▸ **Request**
Write out every entry in full. Leave nothing out.

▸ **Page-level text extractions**
--
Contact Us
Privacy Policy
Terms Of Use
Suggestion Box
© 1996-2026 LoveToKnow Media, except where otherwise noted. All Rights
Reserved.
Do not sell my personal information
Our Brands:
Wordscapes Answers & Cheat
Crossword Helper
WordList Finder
--
▸ **Output for this task**
Contact Us
Privacy Policy
Terms Of Use
Suggestion Box
© 1996-2026 LoveToKnow Media, except where otherwise noted. All Rights
Reserved.
Do not sell my personal information
Our Brands:
Wordscapes Answers & Cheat
Crossword Helper
WordList Finder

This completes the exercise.